It’s not always easy to get a clear picture of how factoring can affect your business. Sure, factoring companies will tout their advantages, but some businesses would rather stick to bank loans. Some even make use of credit cards to spur the growth of their business, despite the astronomical interest rate.
But there are some factoring business studies which shed light on the subject so that you can get a better understanding of its purpose. For example, there’s a book of actual factoring business studies, and it shows success stories as well as failures. You can also read up on various articles detailing actual companies which underwent the procedure.
How Does Factoring Work for You?
You can probably read up on many articles about what factoring is. After all, it’s a simple process. Instead of waiting 90 days for that $100,000 payment, you can get your $80,000 now. Then the factoring company gives you the rest of your money (minus the factor’s fees) when your customer pays in full.
But with actual case studies, you can get to see how it works precisely. For example, you can ask a factor for references in your industry before you take advantage of the factor’s services. Then you will know exactly how the process works, how much you get in advance and how quickly, and how much you pay for the privilege.
This is crucial information. While your situation may not be exactly the same as the other business, you two have something in common so at least the process and the experience will be very similar.
Is It Right for You?
This, of course, is the crux of the matter. With actual case studies, you can know precisely what kind of circumstances led a particular company to seek factoring services. For example, a business may have some trouble getting a loan from a bank. It may have cash flow problems, or it may have had a business opportunity that needed an extra infusion of cash quickly.

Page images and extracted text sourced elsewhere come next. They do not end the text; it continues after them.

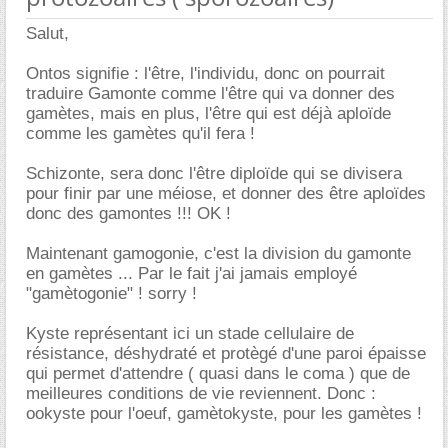
Salut,
Ontos signifie : l'être, l'individu, donc on pourrait
traduire Gamonte comme l'être qui va donner des
gamètes, mais en plus, l'être qui est déjà aploïde
comme les gamètes qu'il fera !
Schizonte, sera donc l'être diploïde qui se divisera
pour finir par une méiose, et donner des être aploïdes
donc des gamontes !!! OK !
Maintenant gamogonie, c'est la division du gamonte
en gamètes ... Par le fait j'ai jamais employé
"gamètogonie" ! sorry !
Kyste représentant ici un stade cellulaire de
résistance, déshydraté et protègé d'une paroi épaisse
qui permet d'attendre ( quasi dans le coma ) que de
meilleures conditions de vie reviennent. Donc :
ookyste pour l'oeuf, gamètokyste, pour les gamètes !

With this info, you can then see how such a solution that worked for others can also signify that factoring can also work for you.
When Is It Not Right?
With a case study, you can also find out if it’s not the right solution for your business. Even factoring companies admit that factoring isn’t for everyone. For example, if you have a very small profit margin then you’re just giving your profit to the factor.
OR it may also mean that a particular factoring company isn’t right for you. Perhaps their advance is too small, or their fees are too high. Maybe they want to lock you in a long term contract when you only need a short term solution, or perhaps they want complete control on which companies you should do business with. That’s why you need to look at several factoring companies to see what terms they offer. The best offer may just be good enough for your needs.